Geschichte vor Gericht: Waren Butscha, Dresden und Hiroshima Kriegsverbrechen?

Das Gesetz gegen Volksverhetzung wurde verschärft. Künftig soll die Verharmlosung und Leugnung aller Völkermorde und Kriegsverbrechen verboten sein.

Ein Kommentar von Malte Lehming

Man stelle sich eine Welt vor, in der alles verboten ist, was andere Menschen verletzt oder empört. Jedes Verhalten und jede Äußerung, die unangenehme Gefühle auslöst, wäre untersagt. Das wäre eine friedliche, von Respekt geprägte Welt. Hass und Hetze, Verunglimpfung und Herabsetzung wären aus dem öffentlichen Raum verbannt. Es wäre aber auch eine Welt, die aus edelsten Motiven den Geist des Illiberalismus verströmt.

In der vergangenen Woche hat der Bundestag ohne jede Anhörung und zu fast mitternächtlicher Zeit das Strafrecht verschärft. Es war der letzte Tagesordnungspunkt. Die Änderung findet sich in einem Anhang zur Reform des Bundeszentralregisters. Kein Wunder, dass die Öffentlichkeit erst mit Verzögerung von der Sache erfuhr.

Verschärft wird der Paragraph 130 des Strafgesetzbuches zur Volksverhetzung. Bislang war die Billigung, Leugnung und Verharmlosung des Holocaust verboten. Künftig soll auch das Leugnen oder die „gröbliche“ Verharmlosung eines jeden Völkermordes sowie von Verbrechen gegen die Menschlichkeit und Kriegsverbrechen strafbar sein – vorausgesetzt, es werde durch die Äußerung zum Hass gegen eine Gruppe aufgestachelt oder der öffentliche Frieden gestört.

Es geht um Opferschutz und nationale Identität

Auch Geschichte kann wehtun. Deshalb haben Staaten immer wieder Gesetze erlassen, die bestimmte Äußerungen über historische Ereignisse verbieten. In Deutschland ist seit vielen Jahren die Billigung, Leugnung oder Verharmlosung des Holocaust verboten. In Argentinien dürfen die von der Militärjunta begangenen Verbrechen nicht geleugnet werden, in Frankreich nicht der Völkermord an den Armeniern, in der Türkei wird bestraft, wer Atatürk beleidigt. Es geht um Opferschutz und nationale Identität.

In Polen, Ungarn und der Tschechischen Republik dürfen neben dem Holocaust auch die kommunistischen Verbrechen nicht bestritten werden. Eine solche Parallelisierung steht in Deutschland wiederum schnell unter Verdacht, die Singularität der Shoah in Frage zu stellen. Geschichte richtig zu deuten, ist eine Wissenschaft, die von einem freien Meinungsaustausch lebt.

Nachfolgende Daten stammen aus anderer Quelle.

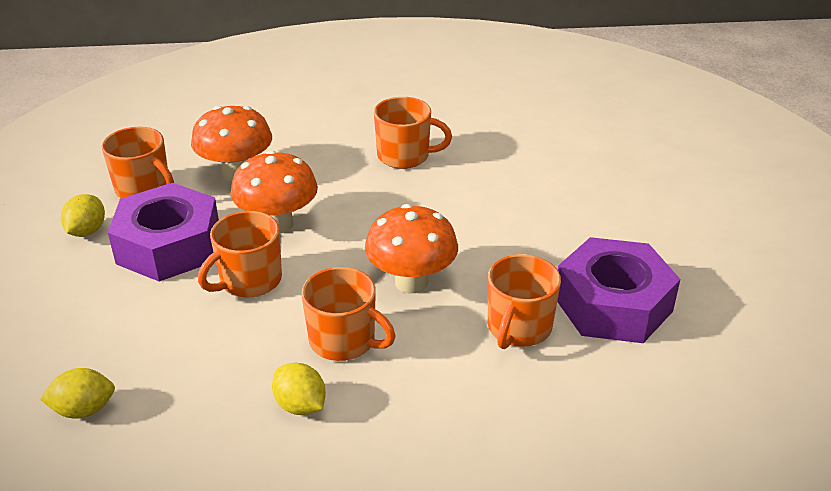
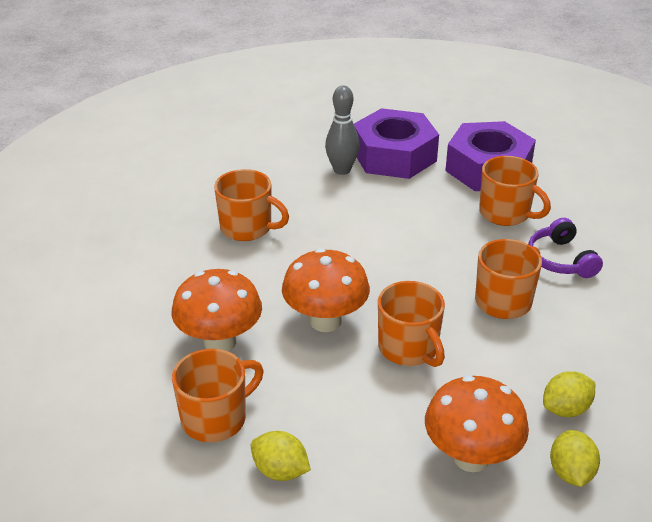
camera: 75 degrees left, 0 degrees up
purple nut [108,183,219,282] -> purple nut moved to [354,108,439,179]
yellow lemon [272,363,326,415] -> yellow lemon moved to [543,371,595,417]
orange mushroom [365,204,458,293] -> orange mushroom moved to [425,375,529,472]
orange mug [374,97,452,169] -> orange mug turned 90 degrees clockwise [214,169,289,241]
none -> grey bowling pin [325,85,360,175]
none -> purple headphones [528,218,603,278]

Deshalb sollte die Politik mit gesetzlichen Vorgaben darüber, was von wem über wen gesagt werden darf, vorsichtig sein. Sollen Richter heute noch entscheiden, ob das Flächenbombardement auf Dresden im Zweiten Weltkrieg ein Kriegsverbrechen war? Oder die Atombombenabwürfe auf Hiroshima und Nagasaki?

Es lassen sich Konstellationen denken, in denen das auf eine Weise geleugnet wird, die den öffentlichen Frieden stört. Seriöse Historiker streiten bis heute über solche Fälle.

Etwas willkürlich muten auch einige Differenzierungen an. Wer den Holocaust leugnet, kann mit bis zu fünf Jahren Haft bestraft werden. Wer den deutschen Völkermord an den Herero und Nama leugnet, kommt künftig drei Jahre ins Gefängnis. Begründet wird das unterschiedliche Strafmaß mit der Einzigartigkeit des Holocaust. Und während der Holocaust gar nicht verharmlost werden darf, wird bei anderen Genoziden und Kriegsverbrechen nur eine „gröbliche“ Verharmlosung geahndet. Was auch immer das sein mag.

Wird künftig bestraft, wer den Völkermord an den Armeniern gröblich verharmlost oder den Holodomor in der Ukraine oder die russischen Kriegsverbrechen in Butscha? Solche Äußerungen wären zweifellos geeignet, Hass zu schüren und den öffentlichen Frieden empfindlich zu stören.

Aber eine Gesellschaft, die nicht mehr bereit ist, auch Unerträgliches zu ertragen, tendiert zur Abschaffung von Dissens und Streit. Am Ende ist „Freiheit“ dann nur noch ein Wort.